START Records provided
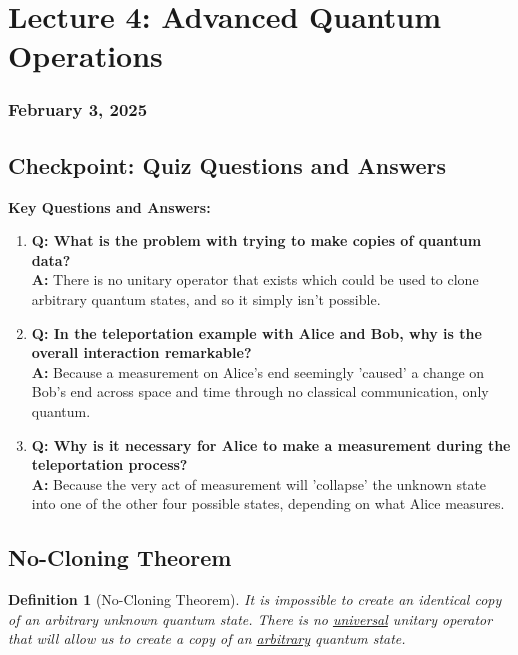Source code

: \documentclass{article}
\newtheorem{definition}[theorem]{Definition}
\begin{document}
\newpage
\section{Lecture 4: Advanced Quantum Operations}
\subsubsection*{February 3, 2025}

\subsection{Checkpoint: Quiz Questions and Answers}
\begin{conceptbox}
\textbf{Key Questions and Answers:}
\begin{enumerate}
    \item \textbf{Q: What is the problem with trying to make copies of quantum data?} \\
    \textbf{A:} There is no unitary operator that exists which could be used to clone arbitrary quantum states, and so it simply isn't possible.
    
    \item \textbf{Q: In the teleportation example with Alice and Bob, why is the overall interaction remarkable?} \\
    \textbf{A:} Because a measurement on Alice's end seemingly 'caused' a change on Bob's end across space and time through no classical communication, only quantum.
    
    \item \textbf{Q: Why is it necessary for Alice to make a measurement during the teleportation process?} \\
    \textbf{A:} Because the very act of measurement will 'collapse' the unknown state into one of the other four possible states, depending on what Alice measures.
\end{enumerate}
\end{conceptbox}

\subsection{No-Cloning Theorem}
\begin{definition}[No-Cloning Theorem]
It is impossible to create an identical copy of an arbitrary unknown quantum state. There is no \underline{universal} unitary operator that will allow us to create a copy of an \underline{arbitrary} quantum state.
\end{definition}
\end{document}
END Records provided
Whatever the records hold apart from pictures should be repeated exactly.

- Answer to this problem
Source code

: \documentclass{article}
\newtheorem{definition}[theorem]{Definition}
\begin{document}
\newpage
\section{Lecture 4: Advanced Quantum Operations}
\subsubsection*{February 3, 2025}

\subsection{Checkpoint: Quiz Questions and Answers}
\begin{conceptbox}
\textbf{Key Questions and Answers:}
\begin{enumerate}
    \item \textbf{Q: What is the problem with trying to make copies of quantum data?} \\
    \textbf{A:} There is no unitary operator that exists which could be used to clone arbitrary quantum states, and so it simply isn't possible.
    
    \item \textbf{Q: In the teleportation example with Alice and Bob, why is the overall interaction remarkable?} \\
    \textbf{A:} Because a measurement on Alice's end seemingly 'caused' a change on Bob's end across space and time through no classical communication, only quantum.
    
    \item \textbf{Q: Why is it necessary for Alice to make a measurement during the teleportation process?} \\
    \textbf{A:} Because the very act of measurement will 'collapse' the unknown state into one of the other four possible states, depending on what Alice measures.
\end{enumerate}
\end{conceptbox}

\subsection{No-Cloning Theorem}
\begin{definition}[No-Cloning Theorem]
It is impossible to create an identical copy of an arbitrary unknown quantum state. There is no \underline{universal} unitary operator that will allow us to create a copy of an \underline{arbitrary} quantum state.
\end{definition}
\end{document}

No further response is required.